A day’s stay in the hospital is required for a cochlear implant surgery. It can be done as a day-care procedure.

No. Following surgery, the implant is “switched-on” after about 2-3 weeks (once the wound behind the ear heals). “Switch-on” involves fitting the external processor on the ear and the first programming session (mapping) of the device.

Children born with a hearing loss, who have never been exposed to sound, will not be able to assign any meaning to the sound they hear at first. So, at “switch-on”, the child’s hearing is similar to that of a one-day old baby. A child who has undergone a cochlear implant surgery will need to undergo a structured ‘habilitation’ program i.e sessions with a therapist / habilitationist who will teach the child to understand the meaning of the sounds that the child can now hear. In addition to this the device will also have to be “mapped” (programmed) intermittently by the child’s audiologist.

In adults, or in children who have already acquired language and speech, but who have lost hearing due to age-related degeneration, meningitis or have had progressive hearing loss, the habilitation period is shorter. But they will still require some amount of training to re-learn the sound stimulation that the implant provides.

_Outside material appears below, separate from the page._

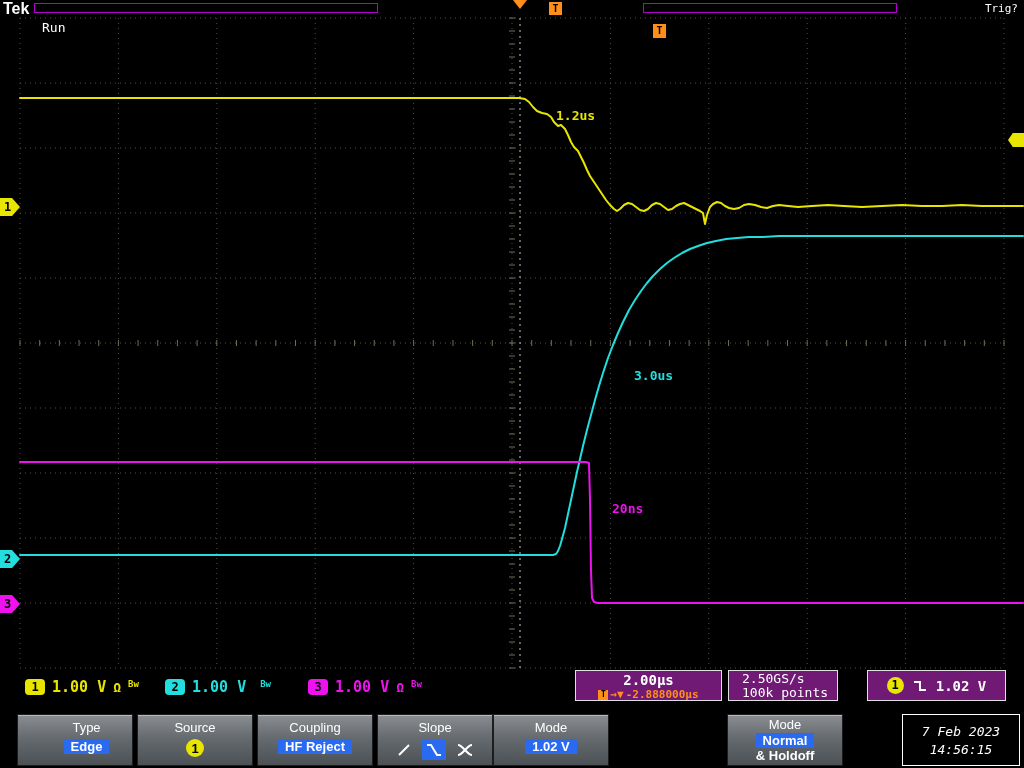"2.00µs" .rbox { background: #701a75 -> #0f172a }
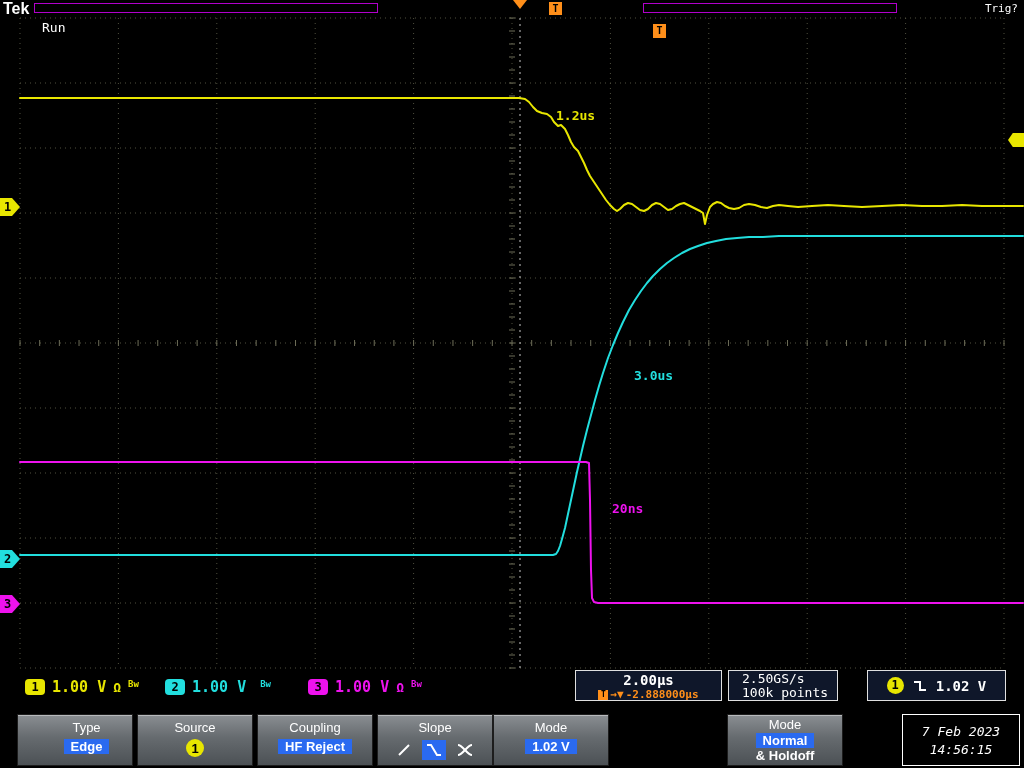"2.50GS/s" #abox { padding: 1px 0 0 13px -> 1px 0 0 8px; text-decoration: none -> underline; width: 110px -> 128px }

Mapping and habilitation sessions are required following surgery. Money may also have to be spent for batteries and wires or other parts of the device, in case of damage. Although the internal device does not need to be changed unless the device fails, the companies may launch upgrades to the external devices. You may have to spend money on the upgrades if you have to opt for one.

Stem cell research for hearing loss is still in nascent stages. The trials that are on are still being performed only in animals. The safety and efficacy of using stem cells in humans has still not been proven. Please talk to your ENT doctor before going in for any other alternative modalities of treatment.